What’s different this year? I still work full time. I still have a husband and three children who need attention. I still have family obligations like birthdays and holidays. There are church activities like Christmas programs to prepare for. And the list goes on. The only thing I’ve added this year is that I’ve agreed to be the NaNo Municipal Liaison for my local region. This does add an extra layer of challenge to the event, but I should still be able to accomplish my goal.

So why am I falling behind?

This year I find myself falling victim to what I can only call self-sabotage. I’m staying up too late far too often. I keep turning on Netflix and browsing Facebook and Twitter. When I do write it’s with a sort of lackluster enthusiasm and my progress is slow.

I’m working my way through this issue as I frantically try to catch up on my word count.
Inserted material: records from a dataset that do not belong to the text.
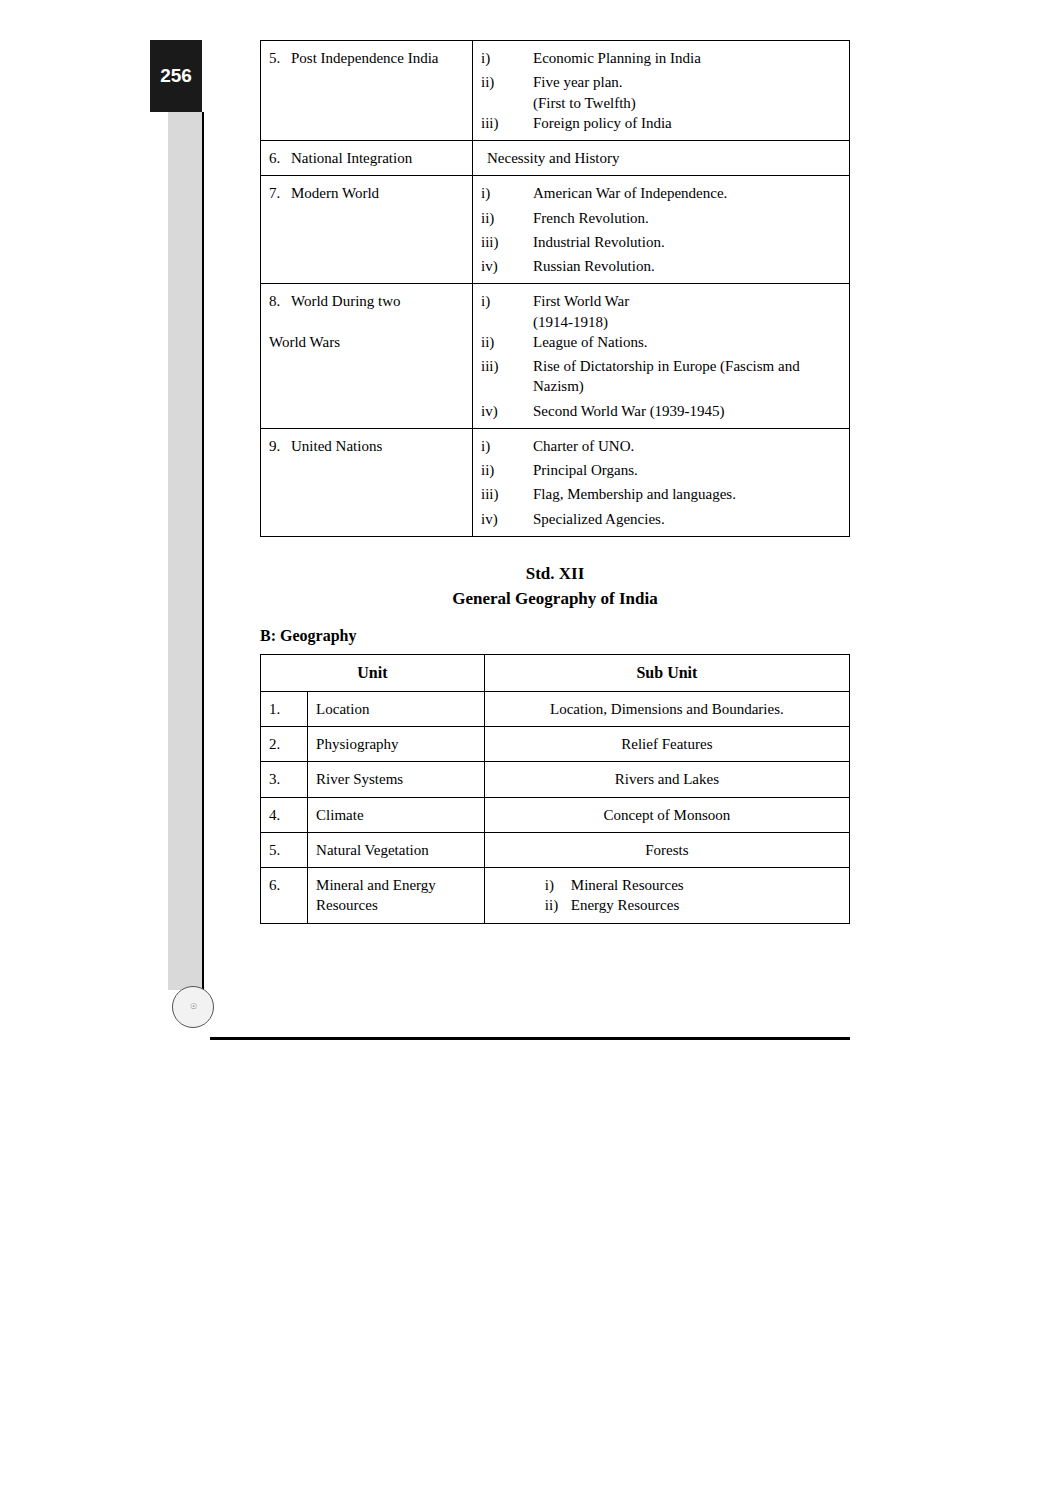256
| 5. Post Independence India | i) Economic Planning in India ii) Five year plan. (First to Twelfth) iii) Foreign policy of India |
| 6. National Integration | Necessity and History |
| 7. Modern World | i) American War of Independence. ii) French Revolution. iii) Industrial Revolution. iv) Russian Revolution. |
| 8. World During two World Wars | i) First World War (1914-1918) ii) League of Nations. iii) Rise of Dictatorship in Europe (Fascism and Nazism) iv) Second World War (1939-1945) |
| 9. United Nations | i) Charter of UNO. ii) Principal Organs. iii) Flag, Membership and languages. iv) Specialized Agencies. |
Std. XII
General Geography of India
B: Geography
| Unit | Sub Unit |
| --- | --- |
| 1. | Location | Location, Dimensions and Boundaries. |
| 2. | Physiography | Relief Features |
| 3. | River Systems | Rivers and Lakes |
| 4. | Climate | Concept of Monsoon |
| 5. | Natural Vegetation | Forests |
| 6. | Mineral and Energy Resources | i) Mineral Resources ii) Energy Resources |
☉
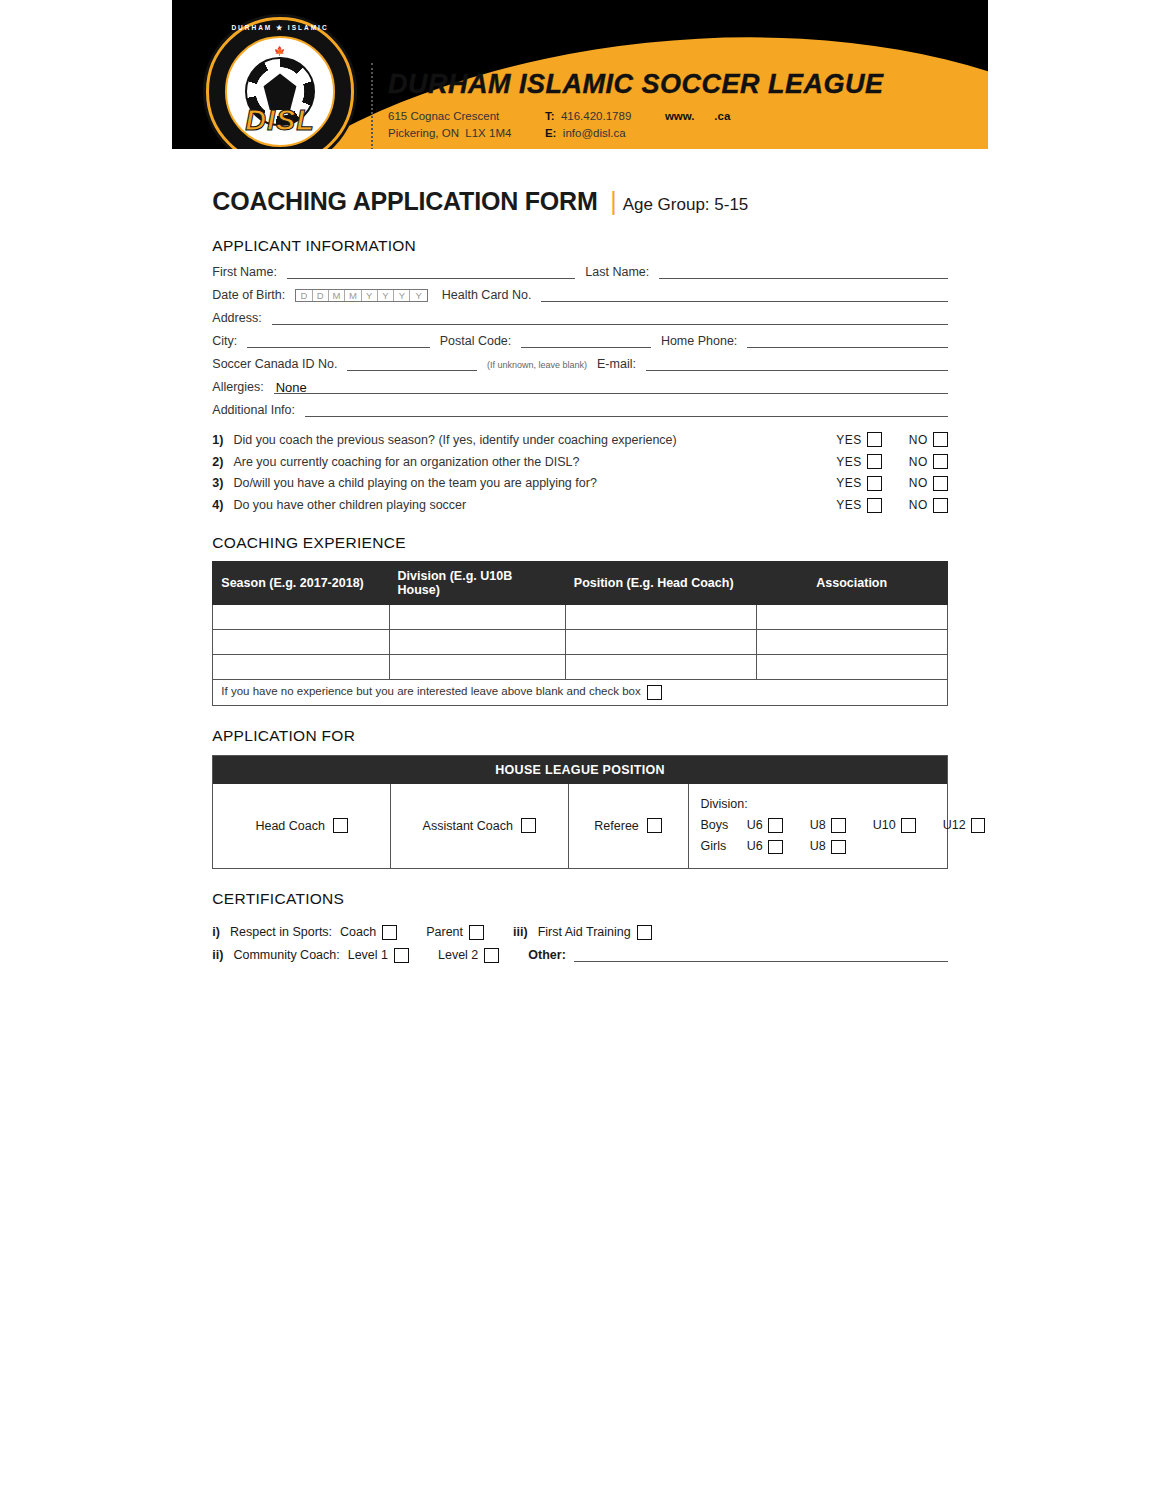DURHAM ★ ISLAMIC
SOCCER ★ LEAGUE
🍁
DISL
Durham Islamic Soccer League
615 Cognac Crescent
Pickering, ON L1X 1M4
T: 416.420.1789
E: info@disl.ca
www.disl.ca
COACHING APPLICATION FORM |Age Group: 5-15
APPLICANT INFORMATION
First Name: Last Name:
Date of Birth: DDMMYYYY Health Card No.
Address:
City: Postal Code: Home Phone:
Soccer Canada ID No. (If unknown, leave blank) E-mail:
Allergies: None
Additional Info:
1) Did you coach the previous season? (If yes, identify under coaching experience) YES NO
2) Are you currently coaching for an organization other the DISL? YES NO
3) Do/will you have a child playing on the team you are applying for? YES NO
4) Do you have other children playing soccer YES NO
COACHING EXPERIENCE
| Season (E.g. 2017-2018) | Division (E.g. U10B House) | Position (E.g. Head Coach) | Association |
| --- | --- | --- | --- |
| If you have no experience but you are interested leave above blank and check box |
APPLICATION FOR
HOUSE LEAGUE POSITION
Head Coach
Assistant Coach
Referee
Division:
Boys U6 U8 U10 U12 U15
Girls U6 U8
CERTIFICATIONS
i) Respect in Sports: Coach Parent iii) First Aid Training
ii) Community Coach: Level 1 Level 2 Other:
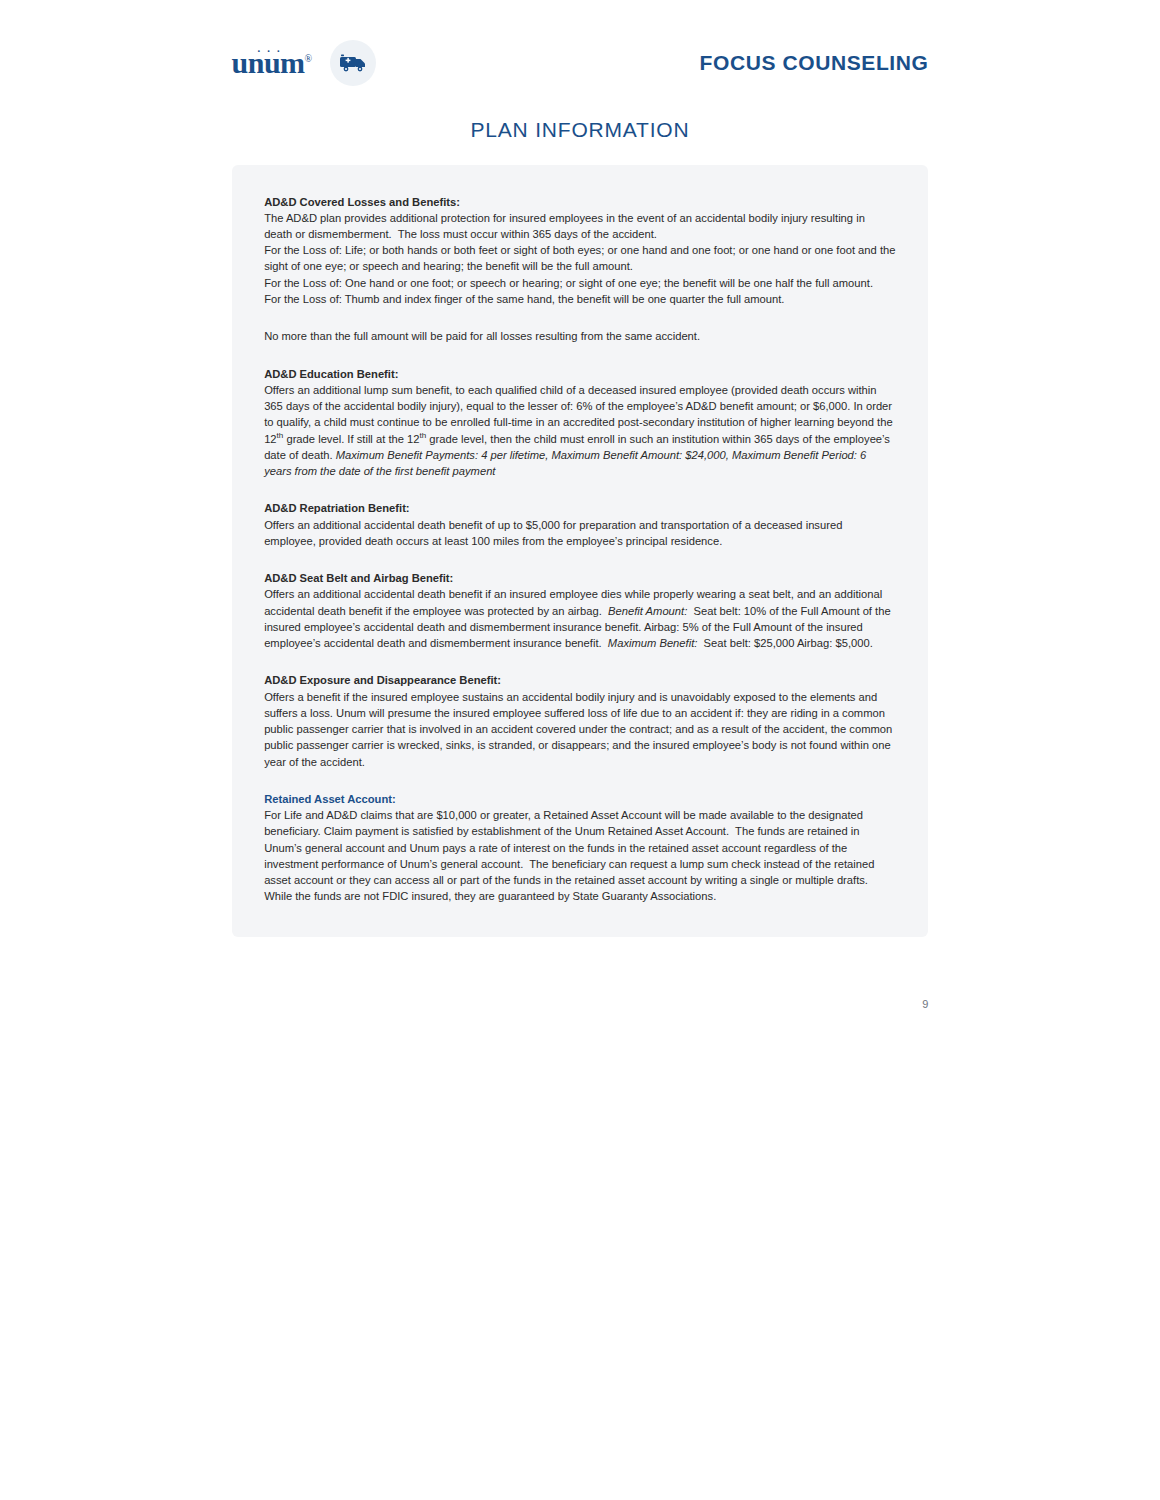···unum®
Focus Counseling
Plan Information
AD&D Covered Losses and Benefits:
The AD&D plan provides additional protection for insured employees in the event of an accidental bodily injury resulting in death or dismemberment. The loss must occur within 365 days of the accident.
For the Loss of: Life; or both hands or both feet or sight of both eyes; or one hand and one foot; or one hand or one foot and the sight of one eye; or speech and hearing; the benefit will be the full amount.
For the Loss of: One hand or one foot; or speech or hearing; or sight of one eye; the benefit will be one half the full amount.
For the Loss of: Thumb and index finger of the same hand, the benefit will be one quarter the full amount.
No more than the full amount will be paid for all losses resulting from the same accident.
AD&D Education Benefit:
Offers an additional lump sum benefit, to each qualified child of a deceased insured employee (provided death occurs within 365 days of the accidental bodily injury), equal to the lesser of: 6% of the employee’s AD&D benefit amount; or $6,000. In order to qualify, a child must continue to be enrolled full-time in an accredited post-secondary institution of higher learning beyond the 12th grade level. If still at the 12th grade level, then the child must enroll in such an institution within 365 days of the employee’s date of death. Maximum Benefit Payments: 4 per lifetime, Maximum Benefit Amount: $24,000, Maximum Benefit Period: 6 years from the date of the first benefit payment
AD&D Repatriation Benefit:
Offers an additional accidental death benefit of up to $5,000 for preparation and transportation of a deceased insured employee, provided death occurs at least 100 miles from the employee’s principal residence.
AD&D Seat Belt and Airbag Benefit:
Offers an additional accidental death benefit if an insured employee dies while properly wearing a seat belt, and an additional accidental death benefit if the employee was protected by an airbag. Benefit Amount: Seat belt: 10% of the Full Amount of the insured employee’s accidental death and dismemberment insurance benefit. Airbag: 5% of the Full Amount of the insured employee’s accidental death and dismemberment insurance benefit. Maximum Benefit: Seat belt: $25,000 Airbag: $5,000.
AD&D Exposure and Disappearance Benefit:
Offers a benefit if the insured employee sustains an accidental bodily injury and is unavoidably exposed to the elements and suffers a loss. Unum will presume the insured employee suffered loss of life due to an accident if: they are riding in a common public passenger carrier that is involved in an accident covered under the contract; and as a result of the accident, the common public passenger carrier is wrecked, sinks, is stranded, or disappears; and the insured employee’s body is not found within one year of the accident.
Retained Asset Account:
For Life and AD&D claims that are $10,000 or greater, a Retained Asset Account will be made available to the designated beneficiary. Claim payment is satisfied by establishment of the Unum Retained Asset Account. The funds are retained in Unum’s general account and Unum pays a rate of interest on the funds in the retained asset account regardless of the investment performance of Unum’s general account. The beneficiary can request a lump sum check instead of the retained asset account or they can access all or part of the funds in the retained asset account by writing a single or multiple drafts. While the funds are not FDIC insured, they are guaranteed by State Guaranty Associations.
9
I haven’t beaten it yet, but I don’t intend to let it beat me. I’m a little stubborn like that.

In the mean time, here’s a little pep talk I shared with my regional Wrimos on dealing with the inevitable setbacks during NaNoWriMo.

Facing Setbacks During NaNoWriMo:

Has your November been fraught with challenges? Did your child get sick? Maybe you got sick? Did your family decide to all descend on your place for Thanksgiving? Your computer crashed?

These things and more can and will happen to someone during NaNoWriMo. Something may come up that absolutely knocks you flat on your back. And you wonder, how do I go on from here?

First, it’s perfectly acceptable to have yourself a good cry. That’s right. Take a minute, or ten, or an entire day if you need it, to focus on you. Be a little selfish and grieve for what you’ve lost.

Now, pick yourself up, dust yourself off, and take a hard look at your situation. Is the month over? No? Don’t quit! If circumstances allow for it at all, just pick up what you can of the pieces and keep writing. Miracles can – and do! – happen. I’ve seen it.

Next, don’t be too hard on yourself. You haven’t failed. You started on this wild adventure unsure where it would take you. And look what you’ve done. You started a novel! That’s no small feat. Take pride in what you’ve accomplished. Even if it’s only a few hundred words. It’s a start!

Finally, get back to work. Once the issue has been resolved, move on with your novel. Allow yourself to come back and keep writing. Even if the 50k goal seems utterly unreachable.

Now, I understand not all setbacks are created equal. A sick child might only set you back a day. Or it could derail your whole month. I get it. The important thing is to look at the situation honestly. From experience, I can say it often isn’t as bad as it feels in the moment.

Be brave. Be honest with yourself. Be confident. Ask for help if you need to. You are not a failure. Keep at it. Maybe you won’t finish by November 30. That’s okay. Don’t quit. You got this!

In the words of Ray Bradbury: “You fail only if you stop writing.”